(Supplied information Opens)

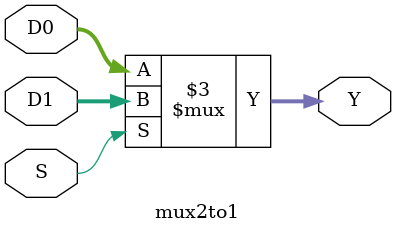
<source format=v>
module mux2to1 #(parameter DW = 32)(
output reg [DW-1:0] Y,
input S,
input [DW-1:0] D0, D1
);

always @(S or D1 or D0)
begin

	if (S)
	Y = D1;
	else
	Y = D0;
end 

endmodule
</source>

(Supplied information Closes)

== What needs to be done ==
All lines starting at the one holding "always @(S or D1 or D0)" and ending at the last line above must be output exactly, and no other line may appear.

== Response ==
always @(S or D1 or D0)
begin

	if (S)
	Y = D1;
	else
	Y = D0;
end 

endmodule
</source>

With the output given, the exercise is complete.